Que os puristas me perdoem, mas quando penso na minha doce Eugênia Vilhena de Morais, o que me vem à mente é a expressão "mulher avant la lettre". Por quê? Em uma época quando professora era alguém formal, sisuda e exigente, inacessível e seguidora de regras, Eugênia diferia de tudo isto. Amiga, doce, inteligente, sensível, com um sorriso de jasmim.
Ao vir de Minas para Ribeirão Preto, em 1948, matriculei-me no Colégio Santa Úrsula. Eugênia era minha professora de português, na então sexta-série ginasial. Logo notei algo inusitado: ela se preocupava em descobrir no que o aluno era bom. Quando viu que eu já escrevia bem, perguntou-me se eu gostava de ler. Entusiasmada, respondi que sim. Ela me franqueou sua rica biblioteca pessoal, para que eu lesse o que quisesse. Foi o maior presente que já recebi. Após, eu passava quase todas as tardes em sua casa, lendo obras da literatura brasileira.
Passando casualmente pela rua Abílio Sampaio , na Vila Virgínia, vi um prédio em final de construção, lindo, branco como um cisne. Na época, era tudo verde, o gramado a perder de vista. Defronte, no campo aberto, pastavam vacas, bucolicamente. Perguntei o que seria ali. A Escola Estadual Prof.ª Eugênia Vilhena de Morais, disseram. Encantada e comovida, prometi-me intimamente: Juro que um dia darei aulas nesta escola! Quando me efetivei no Estado, não abandonei o sonho, até conseguir realizá-lo e de maneira insólita. Durante a escolha, com dezoito professores à minha frente, vagou o Eugênia. Atordoada, fiz um pedido, quase uma oração: "Eugênia, quero o seu Colégio!". Os dezessete professores subiram, escolheram todas as vagas, menos a de Ribeirão. É como se alguém ocultasse a opção. O décimo oitavo candidato escolheu o meu colégio. Senti morrer! Ele desceu a escada, pensou e voltou, cancelando sua escolha! Quando assinei meu novo cargo, eu mal continha a alegria. No dia seguinte, fui levar flores no túmulo de minha querida Eugênia, no Cemitério da Saudade.
Lecionei no MEU Colégio, vinte anos.
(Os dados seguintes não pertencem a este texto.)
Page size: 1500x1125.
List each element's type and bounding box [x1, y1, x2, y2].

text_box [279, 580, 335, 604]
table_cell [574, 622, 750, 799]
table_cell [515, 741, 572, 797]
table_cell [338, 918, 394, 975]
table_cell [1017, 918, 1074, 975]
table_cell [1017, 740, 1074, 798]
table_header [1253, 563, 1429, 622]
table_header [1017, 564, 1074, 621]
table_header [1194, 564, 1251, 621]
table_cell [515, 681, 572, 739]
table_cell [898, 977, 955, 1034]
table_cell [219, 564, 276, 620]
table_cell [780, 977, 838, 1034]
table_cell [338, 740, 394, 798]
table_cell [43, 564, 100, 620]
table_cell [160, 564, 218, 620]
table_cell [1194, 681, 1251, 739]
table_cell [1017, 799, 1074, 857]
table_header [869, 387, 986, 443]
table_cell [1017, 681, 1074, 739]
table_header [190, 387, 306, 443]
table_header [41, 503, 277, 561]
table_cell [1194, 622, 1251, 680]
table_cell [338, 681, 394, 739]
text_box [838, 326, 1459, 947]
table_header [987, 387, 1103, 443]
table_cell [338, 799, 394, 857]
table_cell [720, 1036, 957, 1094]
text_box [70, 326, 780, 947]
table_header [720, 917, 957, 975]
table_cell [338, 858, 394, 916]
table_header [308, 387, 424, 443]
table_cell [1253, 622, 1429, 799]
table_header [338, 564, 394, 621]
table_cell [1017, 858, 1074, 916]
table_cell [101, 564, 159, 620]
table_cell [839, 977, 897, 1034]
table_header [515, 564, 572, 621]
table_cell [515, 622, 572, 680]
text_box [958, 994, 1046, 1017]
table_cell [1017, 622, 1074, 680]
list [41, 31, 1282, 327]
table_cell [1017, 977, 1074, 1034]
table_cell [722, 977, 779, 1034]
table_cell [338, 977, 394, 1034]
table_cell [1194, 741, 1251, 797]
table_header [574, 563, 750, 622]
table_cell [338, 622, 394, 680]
Na Sala dos Professores havia um grande retrato de Eugênia. Quando eu lá entrava, intimamente falava com ela, confidenciando coisas, procurando seu exemplo de mestra. Lá me aposentei. Um dia, visitando minha querida Casa de Ensino, fui até à Biblioteca, que tinha meu nome. A funcionária que limpava o chão, mostrou o meu retrato e disse-me: Está vendo esta professora? Ela não morreu ainda não. Tem um nome difícil, né? Sabe? Dizem que era meio louca... Tinha sempre um carro branco, chegava uma hora mais cedo para as aulas. Ninguém pegava sua vaga no estacionamento. Depois ela ia para a Sala dos Professores e conversava com o retrato de Dona Eugênia... Onde já se viu?
Nada lhe respondi. Sorri e fui embora, com meus pensamentos. Tudo era verdade. Segui a vida toda o exemplo da minha Eugênia, mas sei que jamais atingi sua grandeza de criatura assinalada.